**Exercise description**
Copy out, exactly as written, only the line containing "accessory designed to" and the lines after it through the end of the records.

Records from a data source
● ● ● ● ●

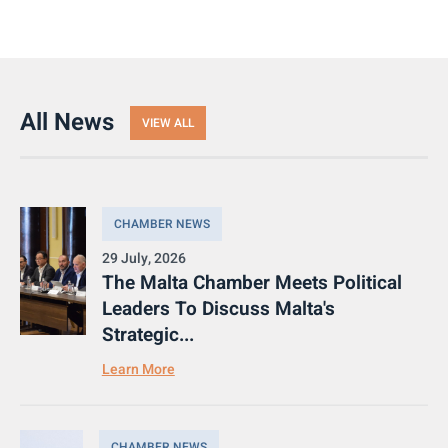
All News
VIEW ALL
CHAMBER NEWS
29 July, 2026
The Malta Chamber Meets Political
Leaders To Discuss Malta's
Strategic...
Learn More
CHAMBER NEWS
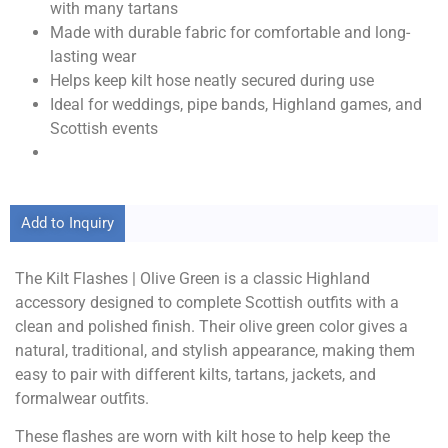
with many tartans
Made with durable fabric for comfortable and long-
lasting wear
Helps keep kilt hose neatly secured during use
Ideal for weddings, pipe bands, Highland games, and
Scottish events
Add to Inquiry
The Kilt Flashes | Olive Green is a classic Highland
accessory designed to complete Scottish outfits with a
clean and polished finish. Their olive green color gives a
natural, traditional, and stylish appearance, making them
easy to pair with different kilts, tartans, jackets, and
formalwear outfits.
These flashes are worn with kilt hose to help keep the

● ● ● ● ●

**Output below**
accessory designed to complete Scottish outfits with a
clean and polished finish. Their olive green color gives a
natural, traditional, and stylish appearance, making them
easy to pair with different kilts, tartans, jackets, and
formalwear outfits.
These flashes are worn with kilt hose to help keep the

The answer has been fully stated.